There’s a myriad of reactions that one can have in this struggle, and I’ve probably cycled through all of them by this point in the year. Because it’s an inexplicable situation to end up in, there’s an endless number of ways to brood over the feeling of loneliness and an endless number of feelings it can inspire. I used to blame myself for how my energy would dwindle the more discouraged I got, wondering why I was sometimes “settling” for this situation by not reaching out to even more people. I wondered where exactly I had gone wrong in my social planning to end up with so many wonderful friends but so little time spent with them. I wondered, too, what was wrong with me that I couldn’t find enjoyment indulging in any one of my many hobbies with that empty time in my day after work and classes.
The biggest feeling that I have about my social life, however, is a feeling of powerlessness. There’s no one to blame or be mad at. No one is snubbing me: people really are stretched thin. Deadlines have crept up on me too, and I know how bad people feel turning down a request to get dinner or hang out. There’s no way to make people less busy, including myself. I’ve had to turn down some of those same requests with the same feeling of dread because of my own mounting workload. The reason the formula feels so familiar is because it is looming and unstoppable; it’s hard to expect consistent companionship in such a rigorous environment.
Not all of this melancholy has been purely negative, at least. I think that realizing my powerlessness in it all has allowed me to smother some of my less helpful thoughts, like the idea that it’s my fault that I’m alone a lot or that I’ve done something to be rejected by Amherst as a place.
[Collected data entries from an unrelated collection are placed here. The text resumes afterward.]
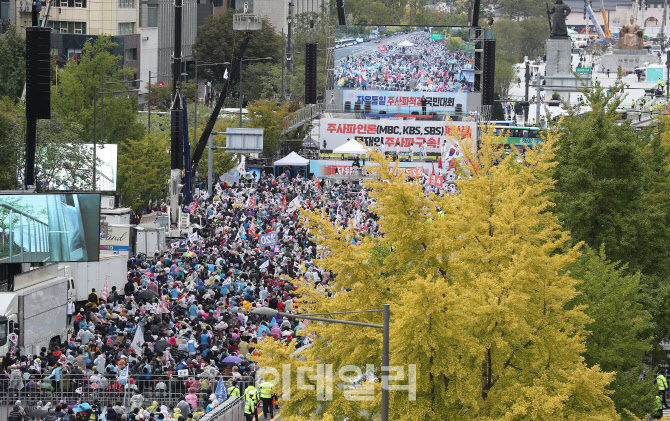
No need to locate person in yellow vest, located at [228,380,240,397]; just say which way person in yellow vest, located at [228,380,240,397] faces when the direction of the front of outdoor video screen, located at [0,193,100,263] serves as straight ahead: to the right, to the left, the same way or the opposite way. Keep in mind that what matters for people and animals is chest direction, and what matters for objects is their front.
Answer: the opposite way

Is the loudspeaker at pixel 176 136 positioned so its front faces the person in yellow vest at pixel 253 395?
yes

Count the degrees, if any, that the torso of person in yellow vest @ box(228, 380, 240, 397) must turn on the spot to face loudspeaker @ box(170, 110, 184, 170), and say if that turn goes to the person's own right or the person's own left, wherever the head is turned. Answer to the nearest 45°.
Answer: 0° — they already face it

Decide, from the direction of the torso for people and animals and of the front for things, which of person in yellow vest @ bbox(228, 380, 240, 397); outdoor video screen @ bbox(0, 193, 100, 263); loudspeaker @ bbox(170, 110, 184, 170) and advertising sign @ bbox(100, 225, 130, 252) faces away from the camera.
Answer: the person in yellow vest

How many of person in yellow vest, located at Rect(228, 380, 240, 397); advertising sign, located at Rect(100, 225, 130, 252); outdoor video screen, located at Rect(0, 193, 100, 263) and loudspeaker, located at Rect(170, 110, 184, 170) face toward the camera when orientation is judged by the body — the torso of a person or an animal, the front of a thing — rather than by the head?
3

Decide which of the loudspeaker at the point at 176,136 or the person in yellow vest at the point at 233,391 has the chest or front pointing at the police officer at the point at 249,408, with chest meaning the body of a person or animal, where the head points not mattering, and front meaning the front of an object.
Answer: the loudspeaker

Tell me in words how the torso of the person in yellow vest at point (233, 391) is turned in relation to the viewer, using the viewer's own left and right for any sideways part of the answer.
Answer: facing away from the viewer

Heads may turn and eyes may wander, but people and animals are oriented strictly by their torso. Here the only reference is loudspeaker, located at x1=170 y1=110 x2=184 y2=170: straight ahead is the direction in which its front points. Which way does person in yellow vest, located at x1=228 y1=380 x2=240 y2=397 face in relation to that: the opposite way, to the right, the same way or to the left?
the opposite way

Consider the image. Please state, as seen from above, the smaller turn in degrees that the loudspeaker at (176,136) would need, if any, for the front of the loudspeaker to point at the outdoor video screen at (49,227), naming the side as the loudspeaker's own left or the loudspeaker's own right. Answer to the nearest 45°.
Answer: approximately 45° to the loudspeaker's own right

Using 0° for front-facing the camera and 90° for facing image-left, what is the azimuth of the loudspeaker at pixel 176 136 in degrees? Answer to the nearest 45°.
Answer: approximately 0°
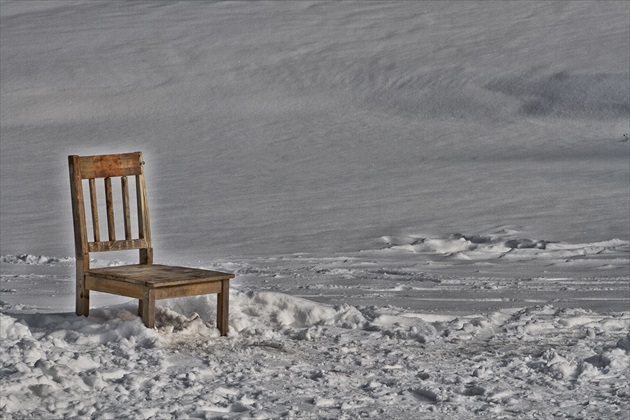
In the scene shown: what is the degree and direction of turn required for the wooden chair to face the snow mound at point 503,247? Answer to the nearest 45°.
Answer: approximately 90° to its left

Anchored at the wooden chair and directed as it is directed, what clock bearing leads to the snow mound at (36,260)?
The snow mound is roughly at 7 o'clock from the wooden chair.

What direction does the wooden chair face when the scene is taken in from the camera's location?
facing the viewer and to the right of the viewer

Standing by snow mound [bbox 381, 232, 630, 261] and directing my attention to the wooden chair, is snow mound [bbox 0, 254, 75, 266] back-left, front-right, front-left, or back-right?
front-right
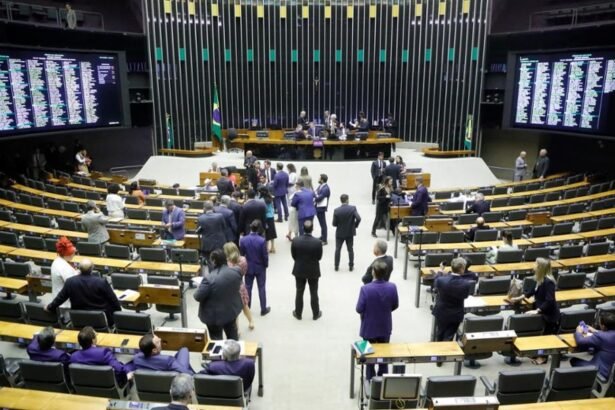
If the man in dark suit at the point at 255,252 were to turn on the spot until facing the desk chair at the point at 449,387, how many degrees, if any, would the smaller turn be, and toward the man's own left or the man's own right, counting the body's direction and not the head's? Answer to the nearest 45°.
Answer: approximately 135° to the man's own right

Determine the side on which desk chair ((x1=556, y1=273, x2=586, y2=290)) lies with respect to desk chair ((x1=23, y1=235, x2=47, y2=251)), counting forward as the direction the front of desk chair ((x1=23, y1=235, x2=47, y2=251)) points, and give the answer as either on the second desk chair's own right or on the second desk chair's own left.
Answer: on the second desk chair's own right

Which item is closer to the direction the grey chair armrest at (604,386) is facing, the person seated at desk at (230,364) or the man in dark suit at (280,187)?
the man in dark suit

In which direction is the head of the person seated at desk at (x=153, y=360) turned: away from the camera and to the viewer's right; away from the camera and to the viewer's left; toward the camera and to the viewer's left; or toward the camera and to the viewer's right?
away from the camera and to the viewer's right

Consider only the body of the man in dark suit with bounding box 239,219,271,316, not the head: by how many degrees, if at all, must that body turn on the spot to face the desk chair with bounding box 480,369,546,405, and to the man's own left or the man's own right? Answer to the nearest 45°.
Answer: approximately 135° to the man's own right

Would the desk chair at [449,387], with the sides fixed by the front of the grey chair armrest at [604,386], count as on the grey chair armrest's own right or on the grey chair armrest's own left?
on the grey chair armrest's own left

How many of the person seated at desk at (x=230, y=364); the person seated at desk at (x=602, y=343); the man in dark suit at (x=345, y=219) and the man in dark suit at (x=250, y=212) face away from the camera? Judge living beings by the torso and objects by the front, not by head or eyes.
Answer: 3

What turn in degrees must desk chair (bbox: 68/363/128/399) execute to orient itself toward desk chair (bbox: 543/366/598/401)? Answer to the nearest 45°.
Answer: approximately 90° to its right
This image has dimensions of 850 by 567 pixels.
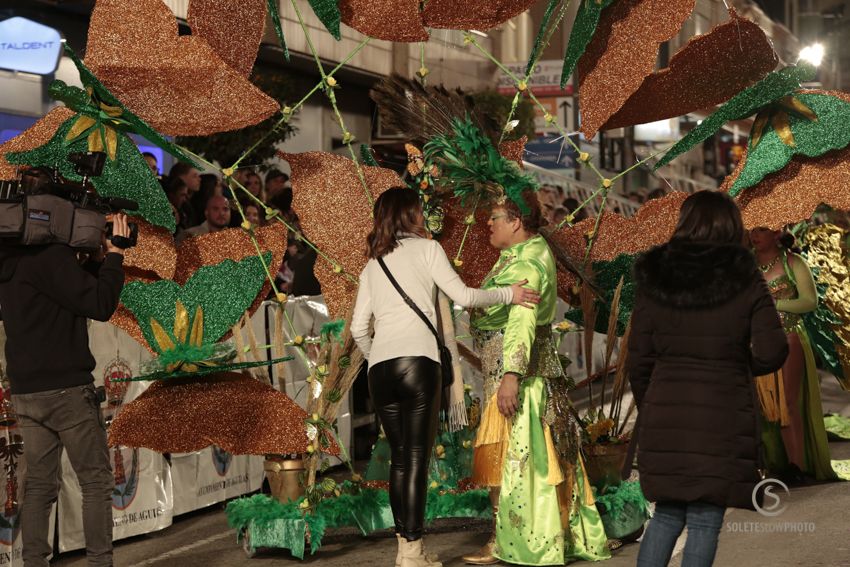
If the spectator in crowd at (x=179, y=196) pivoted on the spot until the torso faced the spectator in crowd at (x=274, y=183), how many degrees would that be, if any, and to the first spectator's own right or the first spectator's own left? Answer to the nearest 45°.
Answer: approximately 90° to the first spectator's own left

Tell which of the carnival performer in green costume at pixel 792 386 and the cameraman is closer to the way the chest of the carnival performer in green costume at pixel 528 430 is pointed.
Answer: the cameraman

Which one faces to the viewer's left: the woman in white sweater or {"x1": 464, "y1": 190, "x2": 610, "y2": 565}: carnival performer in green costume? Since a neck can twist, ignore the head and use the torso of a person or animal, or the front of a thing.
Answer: the carnival performer in green costume

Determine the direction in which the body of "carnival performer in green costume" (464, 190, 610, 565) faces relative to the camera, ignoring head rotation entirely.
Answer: to the viewer's left

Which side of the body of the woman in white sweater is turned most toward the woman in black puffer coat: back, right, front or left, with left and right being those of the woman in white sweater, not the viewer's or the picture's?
right

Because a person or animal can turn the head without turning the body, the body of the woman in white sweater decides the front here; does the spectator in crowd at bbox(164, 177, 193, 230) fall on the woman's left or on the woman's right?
on the woman's left

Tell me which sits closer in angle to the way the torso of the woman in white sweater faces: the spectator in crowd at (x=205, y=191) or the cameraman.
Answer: the spectator in crowd

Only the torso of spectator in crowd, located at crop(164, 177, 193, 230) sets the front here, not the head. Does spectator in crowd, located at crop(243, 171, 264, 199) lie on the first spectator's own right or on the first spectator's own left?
on the first spectator's own left

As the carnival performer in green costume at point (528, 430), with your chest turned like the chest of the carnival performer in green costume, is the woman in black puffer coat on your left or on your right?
on your left

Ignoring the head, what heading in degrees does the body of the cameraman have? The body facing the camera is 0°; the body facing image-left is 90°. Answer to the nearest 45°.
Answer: approximately 225°
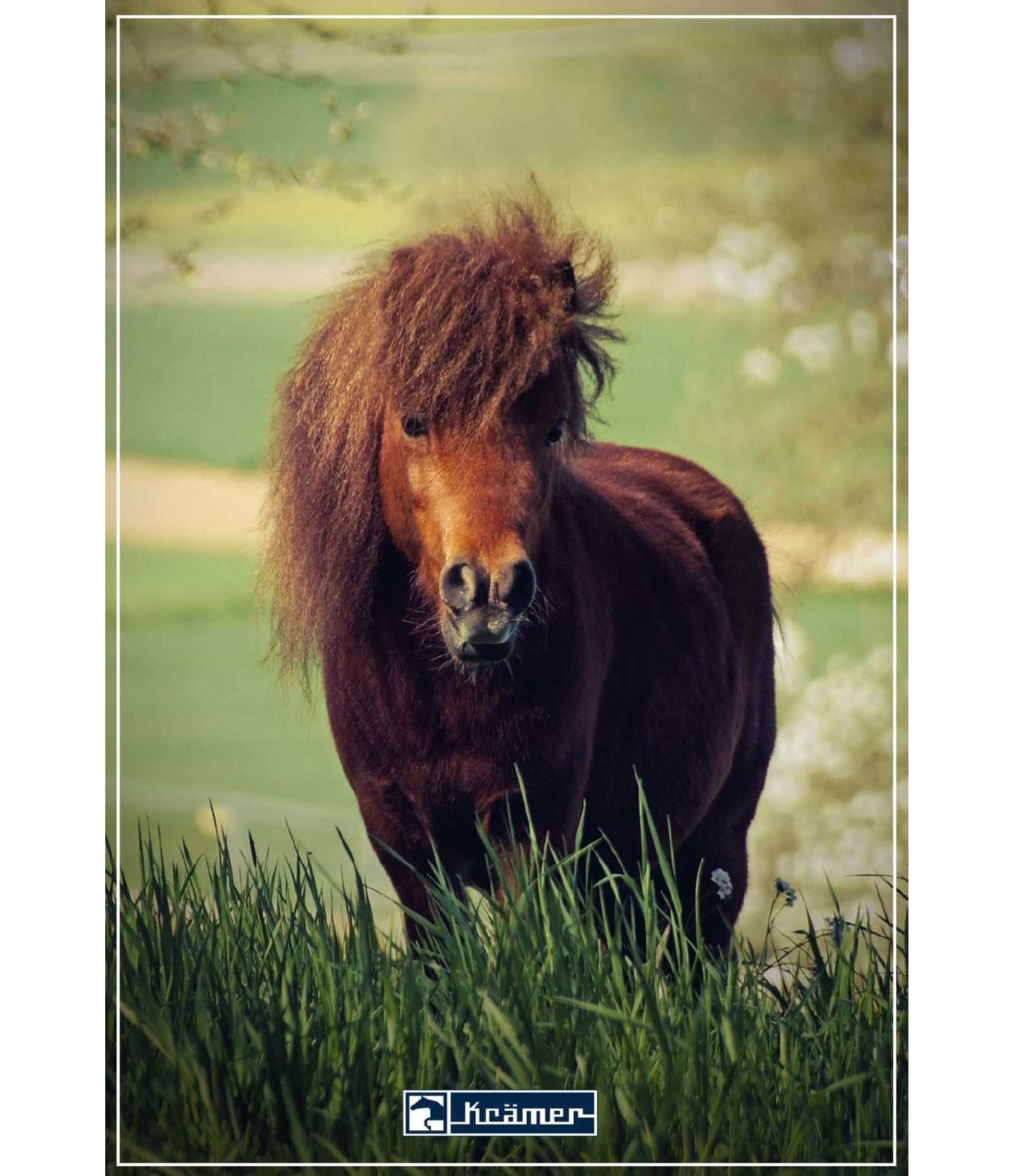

But all in all, my loneliness here has led me to appreciate the interactions that I do have so much more. When those Val dates do work out or I have a club meeting to attend, I can value the time I’m spending with people as a relaxing respite out of both of our schedules, a time where work has decidedly been set aside for the sake of reconnecting with another human being.
I can’t say how the positivity and negativity coming from this loneliness has resolved itself, nor can I say what my outlook or my solution is. But I do think that sharing a small piece of what the daily grind can be like at this college might be helpful to someone imagining that this situation is something unique to only them. Hopefully, by speaking frankly about this kind of thing, we can be a little less lonely in our loneliness.